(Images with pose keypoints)
▼▼▼

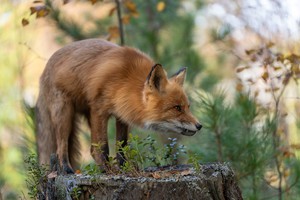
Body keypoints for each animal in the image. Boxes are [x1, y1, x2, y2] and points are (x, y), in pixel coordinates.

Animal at [37, 39, 202, 173]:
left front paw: (124, 168)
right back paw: (66, 169)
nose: (199, 126)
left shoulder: (122, 113)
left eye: (188, 107)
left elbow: (122, 145)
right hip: (65, 114)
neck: (124, 82)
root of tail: (45, 70)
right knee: (61, 146)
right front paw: (108, 170)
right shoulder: (99, 109)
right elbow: (102, 146)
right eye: (177, 108)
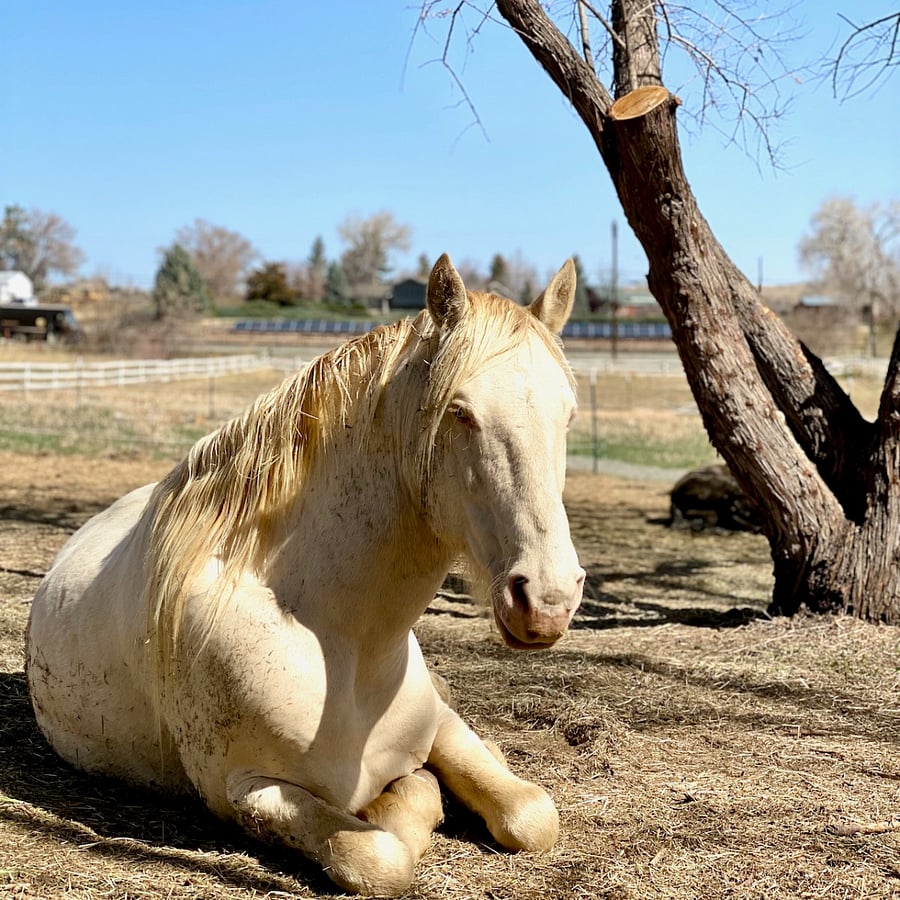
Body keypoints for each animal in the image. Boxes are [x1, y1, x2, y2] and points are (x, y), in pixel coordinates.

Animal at [26, 254, 585, 896]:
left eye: (568, 414)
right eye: (460, 412)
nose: (547, 599)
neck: (344, 646)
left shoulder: (441, 727)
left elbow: (531, 814)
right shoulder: (247, 790)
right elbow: (381, 852)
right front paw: (402, 799)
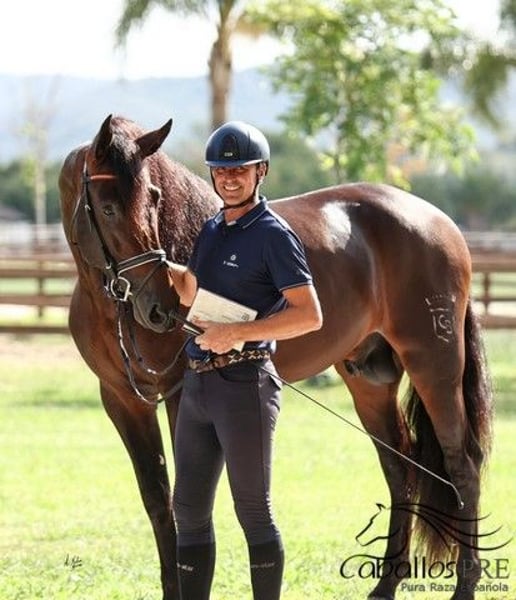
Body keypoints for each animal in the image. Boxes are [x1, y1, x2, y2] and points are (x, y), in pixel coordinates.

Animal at [59, 114, 493, 600]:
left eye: (154, 197)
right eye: (108, 208)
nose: (161, 305)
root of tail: (439, 222)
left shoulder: (178, 396)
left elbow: (187, 499)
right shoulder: (123, 401)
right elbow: (157, 501)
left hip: (434, 365)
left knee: (461, 463)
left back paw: (464, 584)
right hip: (370, 379)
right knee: (402, 468)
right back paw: (384, 586)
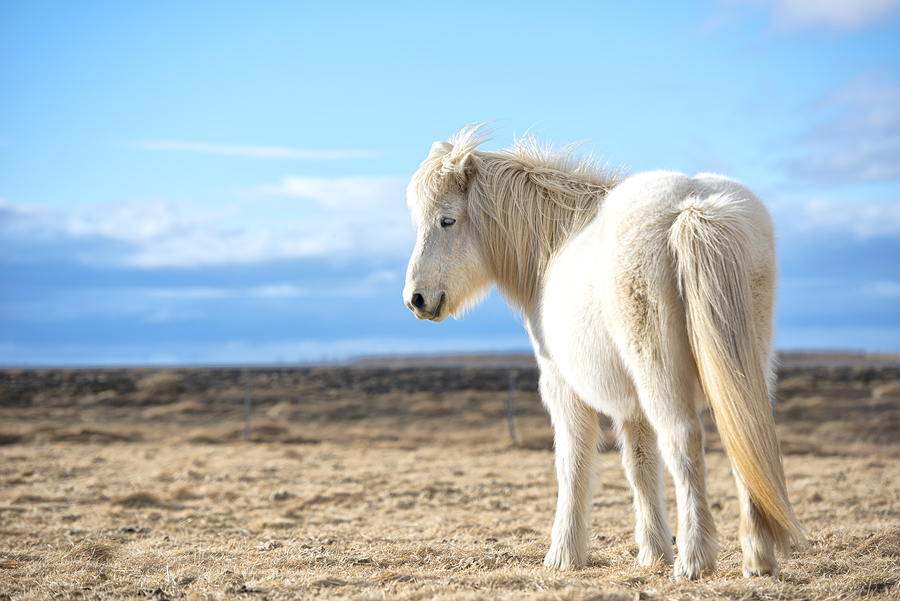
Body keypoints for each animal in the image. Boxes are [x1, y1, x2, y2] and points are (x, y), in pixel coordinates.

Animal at [404, 124, 804, 580]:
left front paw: (564, 555)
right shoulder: (631, 405)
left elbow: (573, 464)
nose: (416, 299)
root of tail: (692, 209)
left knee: (684, 441)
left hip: (660, 372)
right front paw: (653, 552)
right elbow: (641, 466)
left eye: (446, 219)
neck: (554, 245)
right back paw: (757, 560)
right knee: (746, 437)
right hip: (743, 367)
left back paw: (694, 559)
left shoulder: (563, 387)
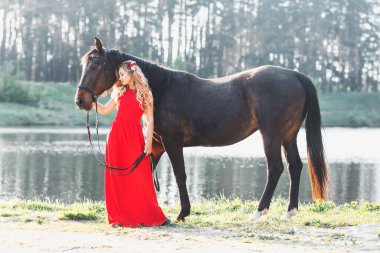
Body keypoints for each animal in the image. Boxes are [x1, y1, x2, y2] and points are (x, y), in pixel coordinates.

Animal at [75, 37, 330, 221]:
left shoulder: (172, 143)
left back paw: (259, 212)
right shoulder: (155, 145)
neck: (161, 89)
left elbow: (180, 176)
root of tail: (295, 75)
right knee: (295, 166)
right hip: (288, 135)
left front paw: (182, 213)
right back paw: (290, 212)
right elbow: (147, 172)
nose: (81, 100)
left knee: (275, 168)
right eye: (84, 64)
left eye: (96, 65)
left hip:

▲▲▲

What is needed is an exact copy of the lines above from the one with "left eye: (188, 107)" to the one with "right front paw: (402, 799)", both ends kept, and nothing more; please leave the pictures out.

left eye: (188, 107)
left elbow: (122, 145)
right hip: (65, 114)
neck: (124, 82)
root of tail: (45, 70)
right knee: (61, 146)
right front paw: (108, 170)
right shoulder: (99, 109)
right elbow: (102, 146)
right eye: (177, 108)
Body keypoints for each animal in the image. Boxes are [x1, y1, x2, y2] and points are (x, y), in pixel coordinates.

Animal at [26, 254, 585, 896]:
left eye: (568, 414)
right eye: (460, 412)
nose: (547, 599)
neck: (344, 646)
left shoulder: (441, 727)
left elbow: (531, 814)
right shoulder: (247, 790)
right elbow: (381, 852)
right front paw: (402, 799)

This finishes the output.